In December of 1956, Ernest Withers traveled to Montgomery, Alabama to photograph an important moment in the struggle for civil rights. For more than a year, black citizens of Montgomery had been boycotting the city's buses to protest a bus system that not only forced blacks to the back of the bus, but made them give up their seats to white people if there were no more seats available. In 1955, a 43-year-old black seamstress named Rosa Parks refused to give up her seat to a white man in protest against Montgomery's harsh segregation laws. Her arrest was the catalyst that the black community needed to organize a protest against these harsh laws.
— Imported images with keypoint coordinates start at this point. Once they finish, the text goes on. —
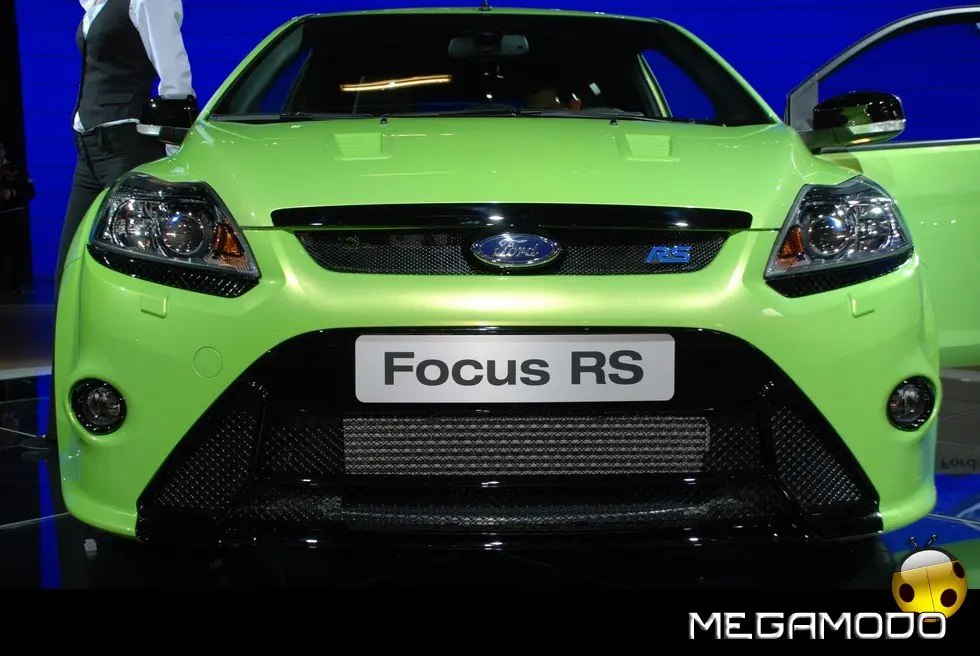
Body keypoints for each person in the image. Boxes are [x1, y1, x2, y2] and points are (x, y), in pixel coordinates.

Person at [21, 0, 194, 451]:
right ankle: (59, 429)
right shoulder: (94, 4)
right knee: (69, 282)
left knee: (138, 287)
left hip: (127, 147)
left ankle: (158, 420)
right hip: (89, 150)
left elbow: (174, 73)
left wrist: (172, 146)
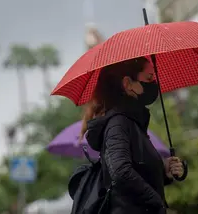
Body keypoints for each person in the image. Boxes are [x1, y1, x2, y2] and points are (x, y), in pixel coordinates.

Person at [79, 56, 186, 214]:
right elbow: (121, 173)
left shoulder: (133, 122)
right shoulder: (118, 123)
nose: (153, 83)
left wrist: (164, 170)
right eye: (149, 78)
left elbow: (137, 172)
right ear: (128, 84)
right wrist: (158, 204)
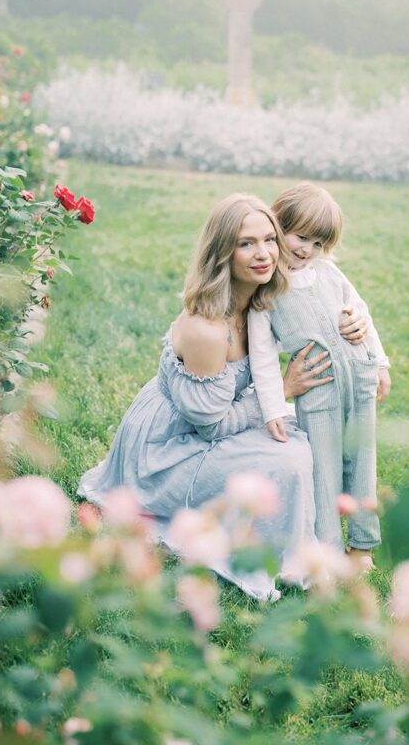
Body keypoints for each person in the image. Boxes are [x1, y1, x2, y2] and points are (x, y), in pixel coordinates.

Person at [78, 193, 321, 601]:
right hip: (171, 446)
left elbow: (328, 299)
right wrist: (281, 391)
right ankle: (270, 558)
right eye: (246, 243)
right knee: (289, 460)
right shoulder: (209, 328)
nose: (263, 254)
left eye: (269, 240)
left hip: (212, 421)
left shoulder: (261, 299)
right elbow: (210, 427)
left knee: (301, 438)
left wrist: (356, 322)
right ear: (222, 252)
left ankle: (298, 550)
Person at [248, 183, 390, 568]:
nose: (306, 249)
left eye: (317, 242)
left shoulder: (328, 272)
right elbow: (262, 358)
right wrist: (274, 407)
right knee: (323, 470)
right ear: (279, 224)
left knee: (363, 460)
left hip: (358, 380)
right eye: (300, 236)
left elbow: (361, 311)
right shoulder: (266, 293)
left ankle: (362, 547)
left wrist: (379, 363)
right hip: (318, 390)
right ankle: (326, 552)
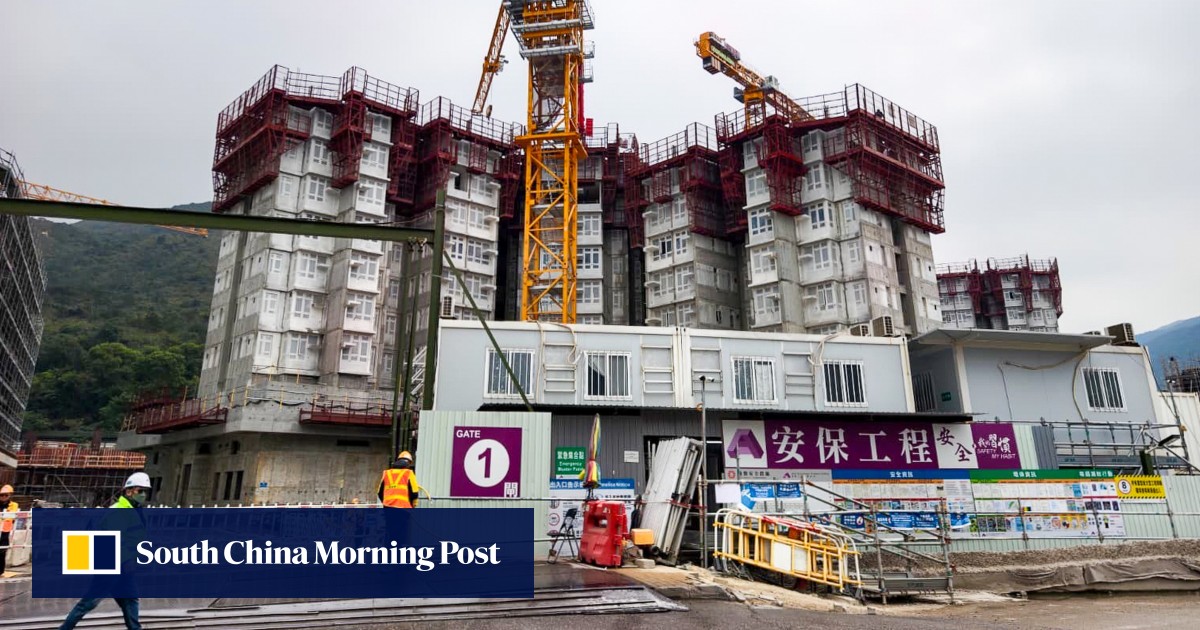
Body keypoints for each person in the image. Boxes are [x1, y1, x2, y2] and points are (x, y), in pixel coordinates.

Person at [59, 472, 152, 630]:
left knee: (130, 600)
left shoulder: (134, 509)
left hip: (123, 567)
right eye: (139, 490)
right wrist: (126, 561)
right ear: (129, 491)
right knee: (88, 603)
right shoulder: (119, 510)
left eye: (145, 491)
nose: (143, 494)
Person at [0, 484, 16, 576]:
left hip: (5, 532)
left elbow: (10, 518)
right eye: (2, 495)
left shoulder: (13, 505)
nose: (3, 497)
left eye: (6, 495)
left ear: (10, 495)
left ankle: (0, 571)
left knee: (2, 552)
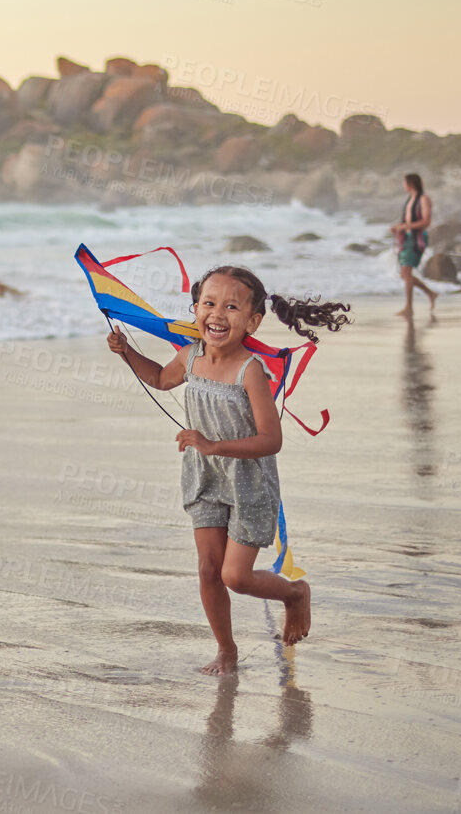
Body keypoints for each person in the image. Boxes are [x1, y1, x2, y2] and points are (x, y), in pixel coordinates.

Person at [106, 266, 351, 674]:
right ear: (196, 308)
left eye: (232, 307)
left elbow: (271, 440)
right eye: (209, 303)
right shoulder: (190, 355)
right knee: (207, 570)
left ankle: (294, 593)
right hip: (204, 478)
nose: (217, 314)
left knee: (235, 576)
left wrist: (212, 444)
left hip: (248, 484)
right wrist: (126, 352)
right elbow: (161, 380)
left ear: (253, 320)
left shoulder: (250, 370)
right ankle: (226, 649)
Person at [390, 172, 437, 316]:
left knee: (406, 273)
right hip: (407, 238)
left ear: (410, 184)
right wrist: (399, 226)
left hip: (417, 238)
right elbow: (408, 222)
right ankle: (430, 294)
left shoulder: (424, 199)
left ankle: (409, 307)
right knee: (404, 274)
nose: (403, 186)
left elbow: (426, 222)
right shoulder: (410, 199)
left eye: (404, 183)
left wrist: (404, 227)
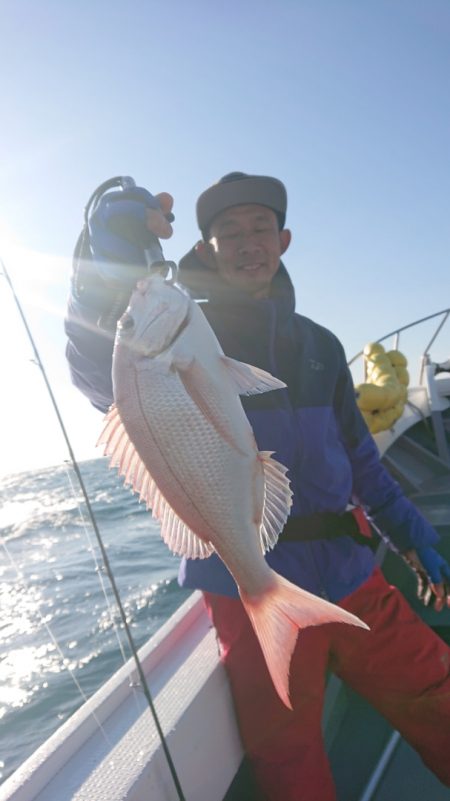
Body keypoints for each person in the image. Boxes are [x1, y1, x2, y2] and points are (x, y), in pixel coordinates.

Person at [65, 172, 450, 801]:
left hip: (352, 574)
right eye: (227, 232)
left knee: (439, 696)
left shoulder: (321, 346)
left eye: (259, 227)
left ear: (284, 239)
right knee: (286, 757)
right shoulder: (183, 330)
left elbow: (362, 463)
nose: (246, 243)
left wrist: (414, 537)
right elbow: (97, 366)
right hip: (246, 589)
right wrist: (95, 266)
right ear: (205, 249)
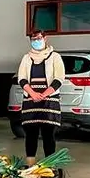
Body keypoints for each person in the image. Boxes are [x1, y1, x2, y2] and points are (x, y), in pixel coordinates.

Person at [16, 30, 65, 165]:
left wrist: (44, 94)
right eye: (33, 39)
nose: (36, 41)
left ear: (45, 38)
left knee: (48, 135)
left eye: (38, 38)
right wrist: (32, 93)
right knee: (30, 134)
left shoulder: (55, 57)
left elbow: (59, 79)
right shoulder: (26, 58)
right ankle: (31, 166)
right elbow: (22, 78)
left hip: (49, 102)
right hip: (31, 101)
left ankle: (49, 166)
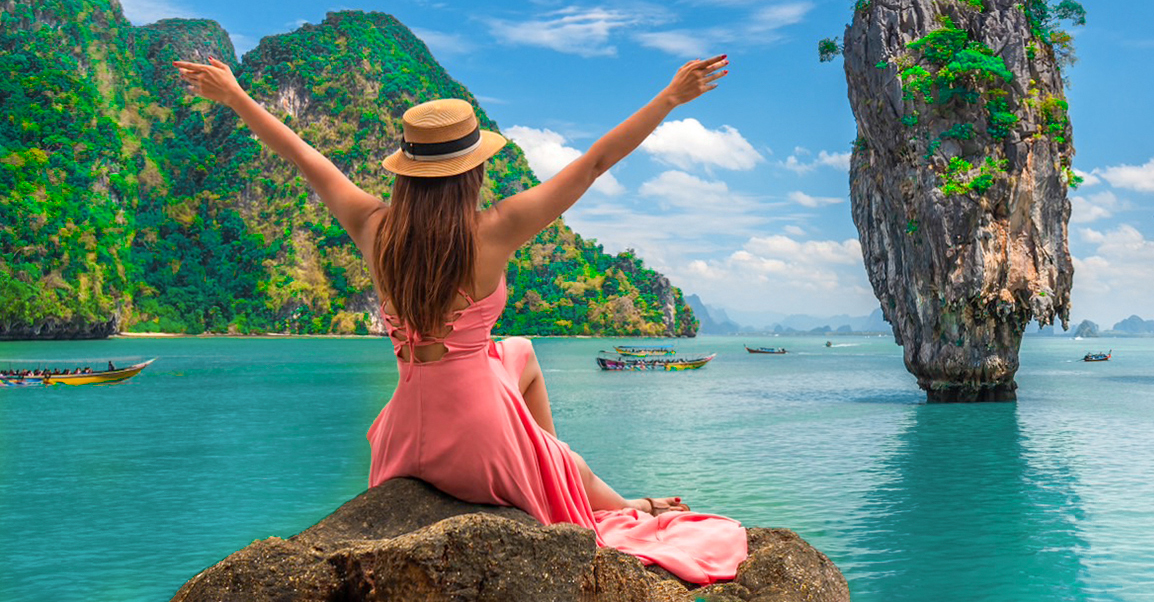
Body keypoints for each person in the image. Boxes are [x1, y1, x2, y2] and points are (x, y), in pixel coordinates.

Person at [173, 53, 747, 584]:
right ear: (472, 169)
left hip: (404, 439)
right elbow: (594, 162)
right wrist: (670, 97)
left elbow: (304, 156)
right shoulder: (494, 229)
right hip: (478, 440)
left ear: (408, 168)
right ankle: (594, 489)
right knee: (546, 432)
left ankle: (564, 468)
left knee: (518, 349)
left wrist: (236, 96)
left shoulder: (373, 227)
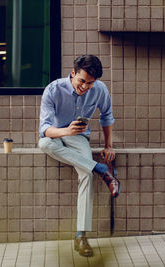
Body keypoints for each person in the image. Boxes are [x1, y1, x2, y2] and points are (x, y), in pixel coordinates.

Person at [38, 54, 120, 257]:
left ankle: (81, 236)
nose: (85, 86)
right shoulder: (53, 89)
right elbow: (45, 129)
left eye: (90, 83)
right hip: (57, 134)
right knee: (44, 143)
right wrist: (66, 131)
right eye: (82, 81)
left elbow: (106, 116)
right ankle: (100, 168)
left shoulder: (99, 89)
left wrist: (109, 146)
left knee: (86, 174)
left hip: (79, 138)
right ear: (73, 73)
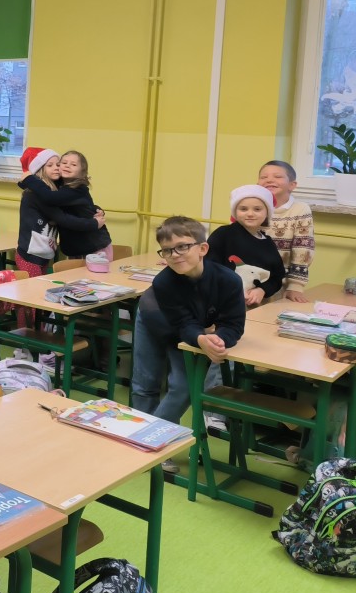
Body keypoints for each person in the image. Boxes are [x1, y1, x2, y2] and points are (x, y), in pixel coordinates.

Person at [130, 216, 245, 471]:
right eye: (167, 250)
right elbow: (182, 324)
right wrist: (201, 338)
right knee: (146, 382)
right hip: (153, 318)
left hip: (191, 329)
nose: (175, 255)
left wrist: (219, 340)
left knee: (183, 386)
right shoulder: (164, 282)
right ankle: (144, 445)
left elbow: (234, 324)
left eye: (182, 246)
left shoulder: (229, 280)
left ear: (202, 248)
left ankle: (151, 441)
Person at [14, 147, 104, 278]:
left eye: (58, 164)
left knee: (40, 287)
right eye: (50, 165)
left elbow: (76, 206)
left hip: (43, 253)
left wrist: (96, 209)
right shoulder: (38, 195)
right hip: (30, 255)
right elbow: (63, 218)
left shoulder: (55, 190)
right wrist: (93, 223)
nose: (56, 168)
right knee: (34, 289)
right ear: (39, 169)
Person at [206, 185, 286, 307]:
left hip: (254, 307)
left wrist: (262, 290)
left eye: (257, 209)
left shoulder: (268, 243)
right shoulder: (223, 234)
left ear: (267, 213)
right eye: (243, 209)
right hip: (222, 305)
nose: (250, 214)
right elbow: (208, 267)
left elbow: (277, 277)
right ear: (235, 212)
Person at [258, 160, 314, 303]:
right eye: (263, 177)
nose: (269, 180)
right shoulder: (252, 208)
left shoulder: (300, 209)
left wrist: (295, 285)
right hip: (249, 280)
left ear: (292, 185)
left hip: (279, 283)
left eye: (277, 176)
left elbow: (303, 249)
The bus boycott led directly to the founding "of the Southern Christian Leadership Conference (SCLC), which became the most influential voice advocating nonviolent confrontation with white racism, and to the rise to prominence of the Reverend Martin Luther King Jr." The bus boycott case made it all the way to the U.S. Supreme Court where Alabama's state and local laws requiring segregation on public transportation were struck down on November 13, 1956. December 21, 1956 would be the first day for desegregated buses in Montgomery. Ernest Withers was there that day and rode one of the first buses as he waited for Martin Luther King Jr. to arrive. When Dr. King boarded the bus along with the Reverend Ralph Abernathy, Withers was there to document the emotional event.

Classroom Activites:
Imagine that you are a photojournalist in 1956 and you have traveled to Montgomery, Alabama to write a story about the city's newly desegregated buses. This is the photograph that you will use to illustrate your report. Based on this photograph, try to answer the following questions:
1. Who will you interview for the story?
2. What questions will you ask?
3. What will your headline be?
Now consider the following questions as you prepare your story:
4. What do you think is happening in this photograph?
5. Are there victims, heroes, or bystanders in the photo? How can you tell?
6. What historical events led to this moment?
7. What might happen next, and how could it change the course of history?
8. Do you think that you can be objective in your report?